Officially, there is no conflict between Russia and China…
Sorry! Not China-Russia, but Japan-Russia! A slip of the tongue…
Maybe it was a Freudian slip of the tongue, because the alleged Russian-Chinese friendship is in fact lined with so many fears that it basically amounts to distrust.
As for the Japanese-Russian conflict: it seems that neither side cares about confrontation, because Japan is not the main adversary for Russia, nor Russia for Japan.
After all, all of Russia’s fury and its various historical wounds are associated with the US – a country that, in the Russian mind, has stripped it of its superpower status. This is an absurd claim, since the country that has relegated Russia to a secondary status is China.
As for Japan: its main threat is the PRC, while an increasingly depopulated, bankrupt, and militarily disgraced Russia is in some distant background.
Undoubtedly, contradictions in the interests of Japan and Russia exist.

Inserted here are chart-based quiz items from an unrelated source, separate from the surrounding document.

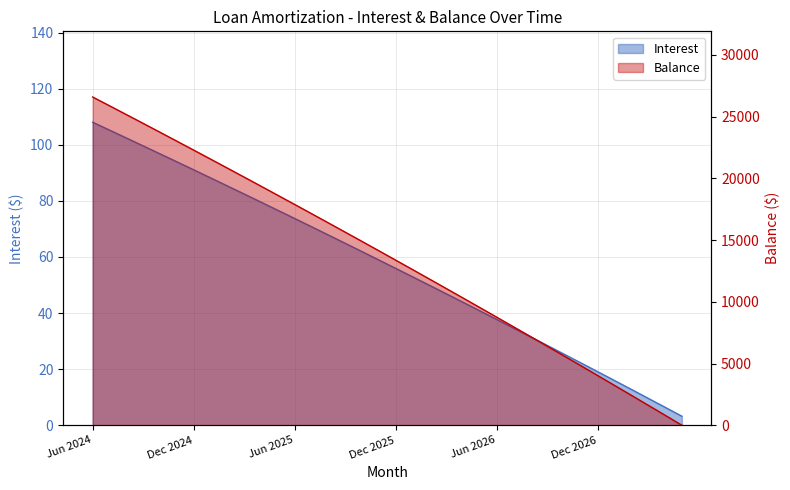

True or false: Balance has more than 1 interior local peaks.

False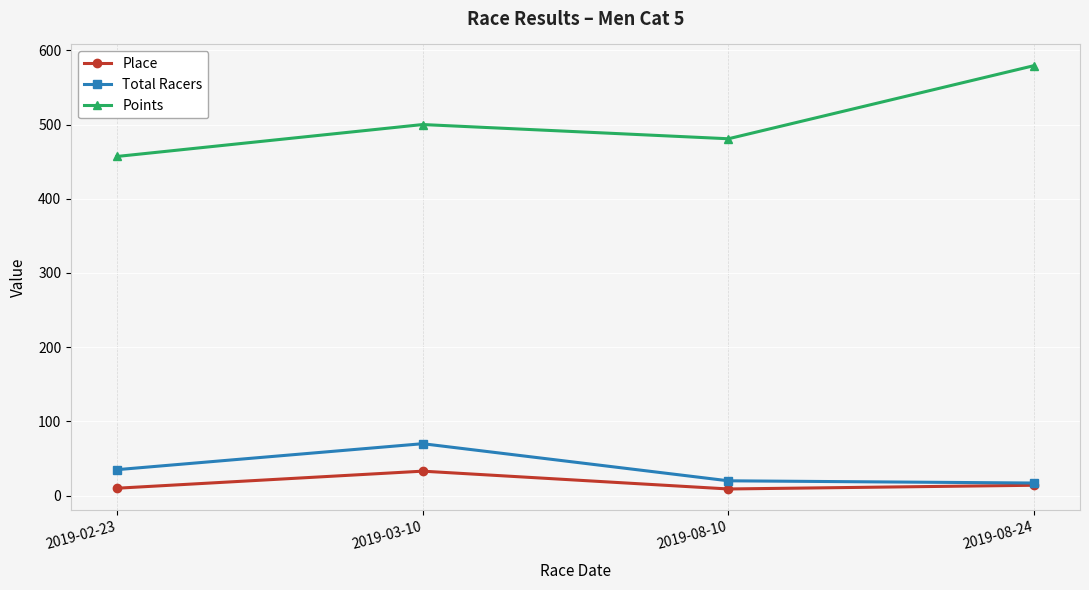

Which series changed the most between 2019-08-10 and 2019-08-24?

Points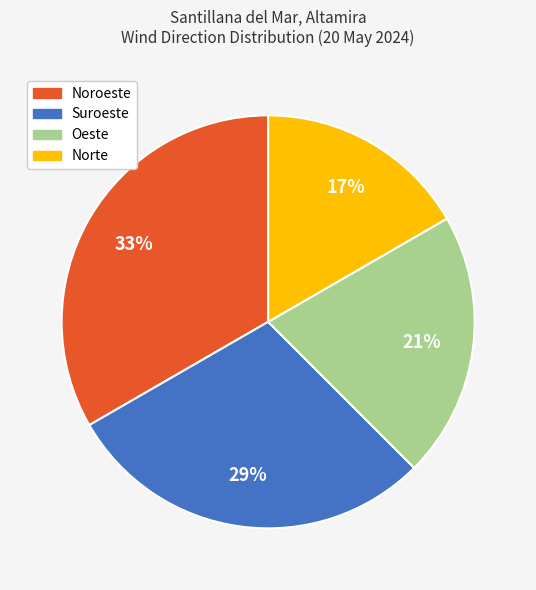

Does Oeste account for over 50% of the chart?

No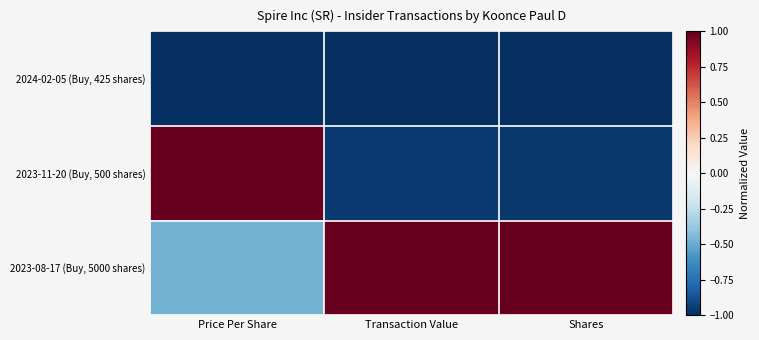

List the series in order of their peak value, lowest first.

2024-02-05 (Buy, 425 shares), 2023-11-20 (Buy, 500 shares), 2023-08-17 (Buy, 5000 shares)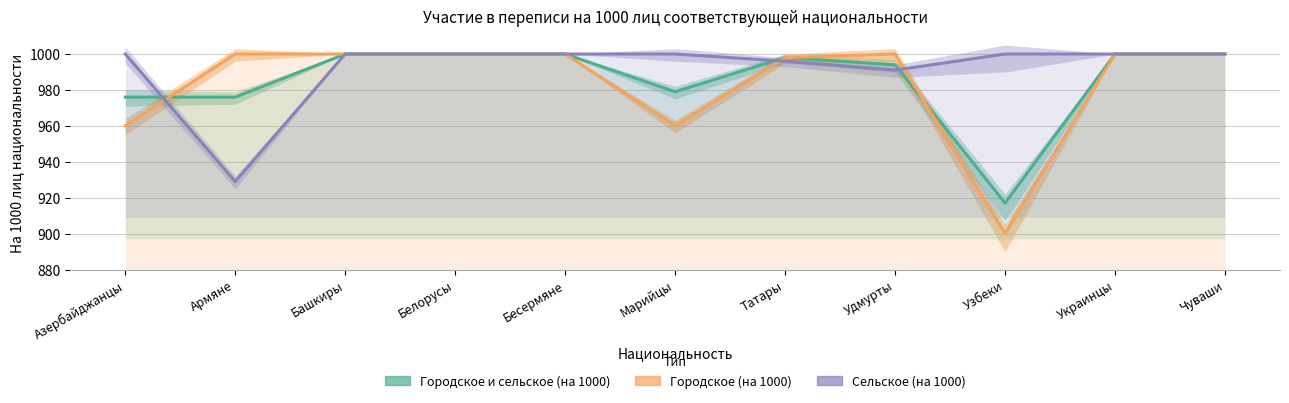

How many interior local valleys does the Городское (на 1000) series have?

2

The Kuril Islands are only their most glaring expression and a kind of anomaly. Moreover, it is the only territorial conflict between the two superpowers, the existence of which is admitted by both sides. However, this is only the tip of the iceberg. Russia is dangerous to Japan as an ally of China, as a possible partner in Beijing’s various political maneuvers. This shows the role of the irrational factor in politics: the rules of the political game say that with two neighbors potentially dangerous and at odds with each other, one should support the weaker neighbor against the stronger one. Russia should therefore support Japan and try at all costs to win its friendship against China, e.g. by renouncing at least some economically worthless and only partially militarily useful islands of the Kuril Archipelago. However, the opposite is true: Russia emphasizes and cultivates its friendship with China, while at the same time endangering the Japanese in various ways.
Why?
The reasons are also irrational. The fact that Japan is an ally of the US, that it celebrated the fall of the USSR in contrast to China, that it is an ideological opponent of communism, that it has an environmental tilt due to its allergy to nuclear weapons and various sad adventures with typhoons and tsunamis, etc.
Someone will say that these are trifles, only that it would take a great deal of effort from both sides, especially from Russia, to overcome these “trifles”.
(…)
If most of Europe is organized as an entire unit, and even doubled in strength, since the EU is one force and NATO the other; if North America has its own free trade organization, and the U.S. remains on good terms with its neighbors; if South America is not experiencing violent border conflicts after all, and the two candidates for leadership there, Brazil and Argentina, are in a state of relative equilibrium, there is nothing of the sort in Asia. There is no strong regional alliance. There is no major supranational economic organization, and the only one that exists, the ASEAN organization of states, contains no superpower in its membership, but is a true ethnic melting pot that includes Confucian and communist Vietnam, Catholic, and free-market Philippines, and Muslim and authoritarian Indonesia, among others.
Asia is indeed the most dangerous and unpredictable continent.
One more point: the Sino-Indian rivalry. China considers the U.S. to be its main ideological enemy, but a closer competitor is India, which as we speak already has a larger population than the PRC, and this gap will grow wider and wider.
A third war… Excuse me: a nuclear war will break out in Asia?
I hope that neither you nor I will have to check whether it will, and what will happen then. One would like to maliciously say that since we Europeans caused and survived World War I and World War II, although here the Japanese are also co-responsible, in World War III it would be useful for us to sit on the spectator’s bench and see the destruction of others.
However, it is not that simple. The world is getting smaller and events even in very remote regions of the world can have repercussions for us as well. I would prefer that World War III be played out only in the fictional scenarios of computer games, however given the harmfulness of such forms of entertainment, perhaps it would be better if it wasn’t at all.
This interview was published in October 2022 in “Do Rzeczy” magazine.